It’s
a small consolation for everything that didn’t happen this summer. The projects
that didn’t get finished. The friends that never got hung out with. The people
that never got met. The dress that never got worn. That beach/park/patio with the
twinkly lights you didn’t spend enough time in. That album you didn’t listen
to. That song you didn’t dance to. That ONE hot night you should’ve gone out,
and stayed out, but didn’t. The superhero costume you were gonna make for your
nephew’s fourth birthday. The health problems that never got sorted.That flight you didn't book. That recipe with the figs and the cheese. The
road trip to Detroit. The books you didn’t read. Oh god, don’t even think about
the books.
Which is what brought me to the park that late afternoon in the
first place – an opportunity to continue reading Rebecca Solnit’s The Faraway Nearby which I had started
two months before. And because the Universe is the way it is, and because
Rebecca Solnit is, quite frankly, The Shit, I came across this passage – where
she writes about making apricot preserves - just as I was in the thick of this sappy
wistfulness:
I wish that I could
put up yesterday’s evening sky for all posterity, could preserve a night of
love, the sound of a mountain stream, a realization as it sets my mind afire, a
dance, a day of harmony, ten thousand glorious days of clouds that will instead
vanish and never be seen again, line them up in jars where they might be
admired in the interim and tasted again as needed.

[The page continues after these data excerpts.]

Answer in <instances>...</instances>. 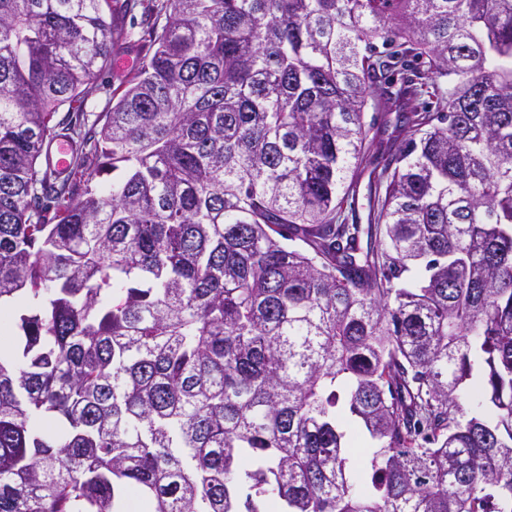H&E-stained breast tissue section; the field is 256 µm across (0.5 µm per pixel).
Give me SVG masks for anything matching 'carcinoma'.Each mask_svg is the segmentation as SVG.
<instances>
[{
    "label": "carcinoma",
    "instance_id": "1",
    "mask_svg": "<svg viewBox=\"0 0 512 512\" xmlns=\"http://www.w3.org/2000/svg\"><path fill=\"white\" fill-rule=\"evenodd\" d=\"M137 7L0 0V512H512V0ZM131 39L134 46L129 51L112 55V60L104 72L97 78L94 88L86 102V112L89 115V125L97 118L107 112L116 101L121 90L126 83L133 77L136 69V56L138 53L145 54L148 49V43L143 38L142 29L138 24L131 29ZM128 57L132 63L128 66L119 65L118 61L123 57ZM112 97L114 99H112Z\"/></svg>",
    "mask_w": 512,
    "mask_h": 512
}]
</instances>
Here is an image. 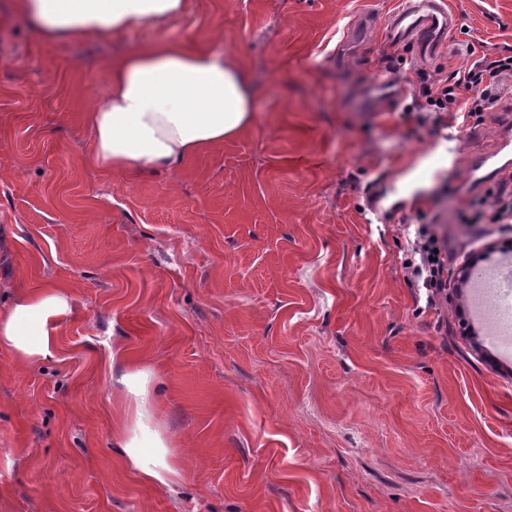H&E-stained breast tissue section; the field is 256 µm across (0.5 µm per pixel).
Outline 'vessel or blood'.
Returning <instances> with one entry per match:
<instances>
[{"label":"vessel or blood","instance_id":"1","mask_svg":"<svg viewBox=\"0 0 512 512\" xmlns=\"http://www.w3.org/2000/svg\"><path fill=\"white\" fill-rule=\"evenodd\" d=\"M458 18L445 0H402L384 25L386 39L393 45H414L424 55L434 54L457 26ZM512 171V119L499 125L494 151L471 158L467 176L471 186L482 187L497 176ZM475 286L489 291L512 289V264L503 263L496 272L478 269L472 279Z\"/></svg>","mask_w":512,"mask_h":512}]
</instances>
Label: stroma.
Masks as SVG:
<instances>
[{"label":"stroma","instance_id":"35a3bbf8","mask_svg":"<svg viewBox=\"0 0 512 512\" xmlns=\"http://www.w3.org/2000/svg\"><path fill=\"white\" fill-rule=\"evenodd\" d=\"M446 2L426 60L384 38L400 0H189L104 42L45 41L0 0V306L60 282L72 308L54 358L0 347V512H512V360L462 330L459 281L512 227L464 222L478 192L415 120L417 70L512 45V0ZM161 37L242 59L256 121L176 172L102 175L92 93ZM421 220L448 245L433 309L403 265ZM128 359L167 487L118 448ZM128 368L121 376L119 382L128 387L129 390L136 396V407L139 409L146 400V390L144 388L145 373L141 370L135 369L131 361L126 362Z\"/></svg>","mask_w":512,"mask_h":512}]
</instances>
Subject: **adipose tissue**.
<instances>
[{
    "instance_id": "adipose-tissue-1",
    "label": "adipose tissue",
    "mask_w": 512,
    "mask_h": 512,
    "mask_svg": "<svg viewBox=\"0 0 512 512\" xmlns=\"http://www.w3.org/2000/svg\"><path fill=\"white\" fill-rule=\"evenodd\" d=\"M45 40L105 41L135 23L179 21L186 0H17ZM250 73L234 56L161 38L110 61L105 85L85 114L90 161L102 174L177 170L183 162L251 127ZM62 284L17 289L0 309V346L25 362L53 357L60 323L70 314ZM141 477L168 484L177 471L161 440L121 444Z\"/></svg>"
}]
</instances>
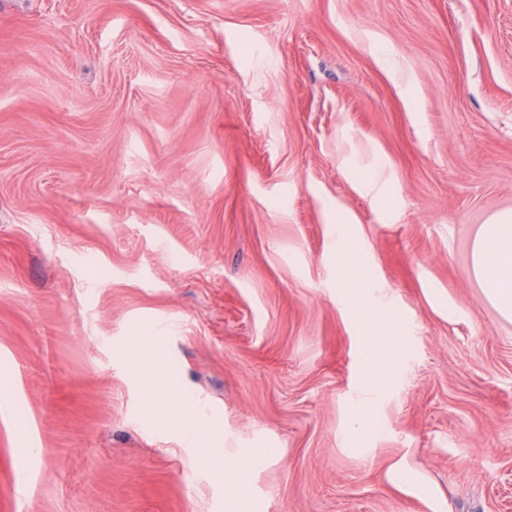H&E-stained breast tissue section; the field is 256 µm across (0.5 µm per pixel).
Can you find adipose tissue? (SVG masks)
<instances>
[{"label": "adipose tissue", "instance_id": "1", "mask_svg": "<svg viewBox=\"0 0 512 512\" xmlns=\"http://www.w3.org/2000/svg\"><path fill=\"white\" fill-rule=\"evenodd\" d=\"M337 254L336 286L353 311L362 333H400L401 325L396 318L376 319L368 312V258L343 246L338 248ZM472 272L485 298L498 313L512 318V210L495 214L481 226L472 248ZM126 361L147 393L148 414L197 448L211 474L223 482L232 512H242L249 469L260 460V453H250L236 461L225 459L220 425L201 412L194 397L163 366L160 349L154 341L143 336L133 338Z\"/></svg>", "mask_w": 512, "mask_h": 512}]
</instances>
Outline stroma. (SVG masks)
Instances as JSON below:
<instances>
[{"mask_svg":"<svg viewBox=\"0 0 512 512\" xmlns=\"http://www.w3.org/2000/svg\"><path fill=\"white\" fill-rule=\"evenodd\" d=\"M504 209L512 0H0V506L226 512L145 416L148 330L262 452L247 512H512ZM339 215L405 328L380 385ZM472 272L498 313L512 318V210L481 226L472 248Z\"/></svg>","mask_w":512,"mask_h":512,"instance_id":"obj_1","label":"stroma"}]
</instances>
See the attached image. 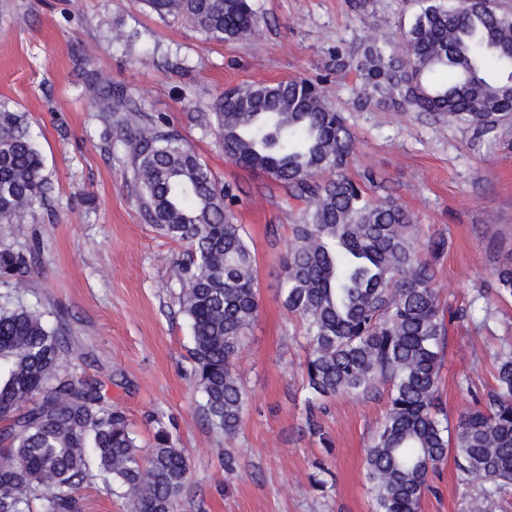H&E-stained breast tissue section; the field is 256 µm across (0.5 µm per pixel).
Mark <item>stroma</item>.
Here are the masks:
<instances>
[{"label": "stroma", "mask_w": 512, "mask_h": 512, "mask_svg": "<svg viewBox=\"0 0 512 512\" xmlns=\"http://www.w3.org/2000/svg\"><path fill=\"white\" fill-rule=\"evenodd\" d=\"M260 24L234 42H209L143 0H0V102L27 113L53 185L26 224H0V249L35 272L23 300L69 343L61 367L97 382L126 412L140 448L162 422L189 458L177 512H373L365 454L388 406L387 387L319 399L320 433L306 422L307 340L282 308V259L294 216L283 187L229 161L208 127L226 87L322 80L355 136L347 173L372 175L414 217L419 245L444 242L434 287L448 318L440 399L450 421L494 385L498 353L512 347V295L496 269L512 261V122L475 138L389 103L359 106L355 70L333 73L332 50L397 30L417 0H252ZM128 40L113 39L116 31ZM107 75L144 111L195 147L220 186L254 258L259 310L234 369L246 393L233 437L210 428L193 379L191 332L179 305L187 244L144 221L134 166L117 127L82 93L87 71ZM325 477L319 490L315 478ZM420 512H512L485 497L447 456Z\"/></svg>", "instance_id": "stroma-1"}]
</instances>
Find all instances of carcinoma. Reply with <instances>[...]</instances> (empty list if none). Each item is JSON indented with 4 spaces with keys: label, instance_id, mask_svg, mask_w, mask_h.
Here are the masks:
<instances>
[{
    "label": "carcinoma",
    "instance_id": "obj_1",
    "mask_svg": "<svg viewBox=\"0 0 512 512\" xmlns=\"http://www.w3.org/2000/svg\"><path fill=\"white\" fill-rule=\"evenodd\" d=\"M162 17L189 18L206 39L237 40L258 17L251 0H146ZM359 95L397 102L477 138L512 119V16L495 0H423L399 37H366L354 58ZM82 94L106 122L122 114L144 219L189 245L179 277L180 305L192 330L191 358L202 412L235 434L245 393L233 359L245 346L259 296L243 225L180 134L145 112L101 74ZM213 129L230 161L280 182L301 203L284 264L282 305L308 339L306 386L317 397L389 387V402L365 457L374 512H419L439 465L455 453L458 470L512 491V350L499 356L496 385L483 406L454 425L438 399L447 327L433 282L444 243L422 252L413 216L395 200L368 196L346 174L351 129L323 86L304 78L230 87L213 105ZM52 185L28 115L0 104V224H27ZM26 256L0 250V277L19 290ZM67 339L20 300L0 302V512H76L74 493L96 466L130 512H175L189 465L156 422L151 448L137 445L125 412L99 388L59 372Z\"/></svg>",
    "mask_w": 512,
    "mask_h": 512
}]
</instances>
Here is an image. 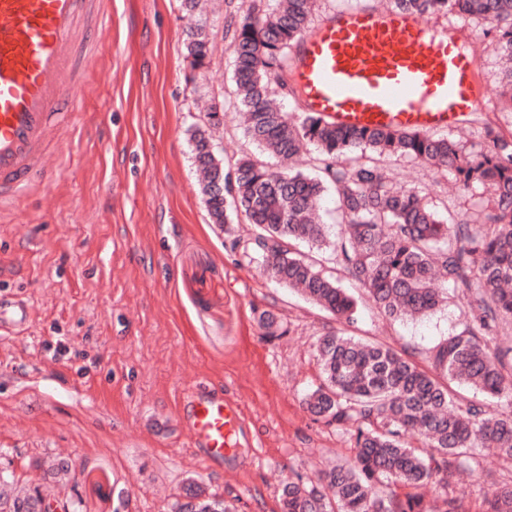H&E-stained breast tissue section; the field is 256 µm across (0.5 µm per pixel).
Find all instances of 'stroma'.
Listing matches in <instances>:
<instances>
[{"label":"stroma","instance_id":"35a3bbf8","mask_svg":"<svg viewBox=\"0 0 512 512\" xmlns=\"http://www.w3.org/2000/svg\"><path fill=\"white\" fill-rule=\"evenodd\" d=\"M106 22L82 51L87 92L39 187L0 206V294L27 301L30 318L0 335V468L18 490L42 486L81 512H173L187 487L233 512H280L285 480H316L351 461L339 427L312 416L322 382L319 338L340 324L299 293L273 286L258 256L211 223L189 142L210 108L225 170L245 154L272 169L244 137L232 80L241 0H100ZM215 46L204 68L187 52L198 24ZM398 180L441 214L474 212L480 190L455 193L451 174L388 161ZM349 335L385 343L431 370L429 351L460 326L465 302L422 320L387 321L362 288ZM280 329L267 335L262 313ZM237 401L250 443L208 469L179 421L185 384ZM512 475L477 450L455 490L465 512Z\"/></svg>","mask_w":512,"mask_h":512}]
</instances>
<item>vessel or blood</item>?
I'll return each mask as SVG.
<instances>
[{"label": "vessel or blood", "mask_w": 512, "mask_h": 512, "mask_svg": "<svg viewBox=\"0 0 512 512\" xmlns=\"http://www.w3.org/2000/svg\"><path fill=\"white\" fill-rule=\"evenodd\" d=\"M98 0H0V202L20 199L48 169L53 111L77 108L85 86L78 51ZM475 36L453 24L362 0L324 16L288 52L305 111L343 127L440 132L485 111ZM30 315L0 298V330ZM182 421L207 467L247 440L243 411L221 394L186 387Z\"/></svg>", "instance_id": "vessel-or-blood-1"}]
</instances>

Sentimental,I know, but still. She had
basically just crawled into my brain.
Because what I wouldn’t have done to put
up a handful of those moonlit evenings, as well as that very moment itself –
the (finally!) hot sun on my shoulders, the soft quilted picnic blanket (that I
have yet to finish quilting) under my legs, the smell of the pond (whatever, I like that smell) – the last of the very
few summery feelings I’d had all year. It was all too much. I packed up my
shit, I rode back to the studio, and for christ’s sake I made a fucking
necklace.
It has four Full Moons. Each
one occurs in a month during which I experience some kind of major attitudinal shift or upheaval about life in general: the Harvest Moon in September, the Cold Moon
(or Full Nights Moon) in December, the Pink Moon in April, and the Thunder Moon
in July. How do I know about these moons? Because how could you not google
various moon-related shit after the nights we’ve had?! Farmer’s Almanac, get
familiar. A small cluster of twinkly pyrite stars hangs above them.